Bellman, a Newark, Del. native, described the nonlethal weapon, which is the oil taken from the placenta near the stem of a pepper, they are being sprayed by, to be 10 times more effective than the average pepper spray purchased from stores.

“This spray we’re using causes temporary blindness, loss of balance and contains a small amount of gas that makes it hard to breath,” said Bellman. “The whole reason for the Marines going through this course is so they can overcome and react to punching and anything else they may encounter in a riot situation.”

Bellman said he thought that the training was very effective and the techniques the Marines learned would be very useful if the time ever came for them to be applied.

“If these Marines can take a hit of O.C. and finish the course, then they’re good to go,” said Bellman. “We hope the time never comes where these techniques are needed, but it’s better to be safe than sorry.”

Each Marine who finished the course received a certificate of completion and was designated O.C. certified. The certificate acknowledges that they have met all of the requirements of the course.

“The worst part about the course was getting sprayed, obviously,” said Lance Cpl.

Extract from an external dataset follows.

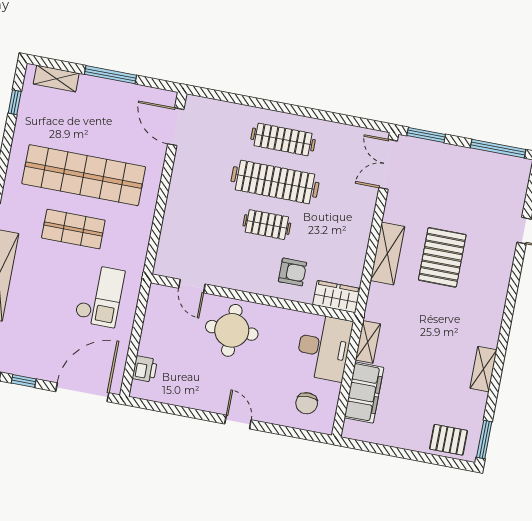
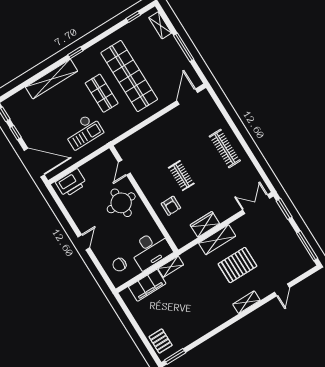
clothes rail: (275, 182) -> (203, 162), removed
wardrobe: (336, 297) -> (205, 224), moved, turned -90
printer: (145, 369) -> (71, 183), width x1.87, depth x1.48
shelving: (483, 369) -> (246, 302), moved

Charles J. Edwards, police sergeant, Lima Company, 3/3. “It didn’t burn too bad until I got to the second station where they were hitting me with the bags.”

Edwards described the sensation as feeling like the devil was burning his face with fire.

“I was nervous, but I had an idea of what it was going to feel like, because I have been sprayed with regular pepper spray before,” said Edwards. “Once it happened I thought my face was one fire. I didn’t think anything could be that hot.”

The O.C. spray, although painful, is not life threatening and has been found to play an important role within the riot control and MP communities, as well as units deployed in peace-keeping missions around the world.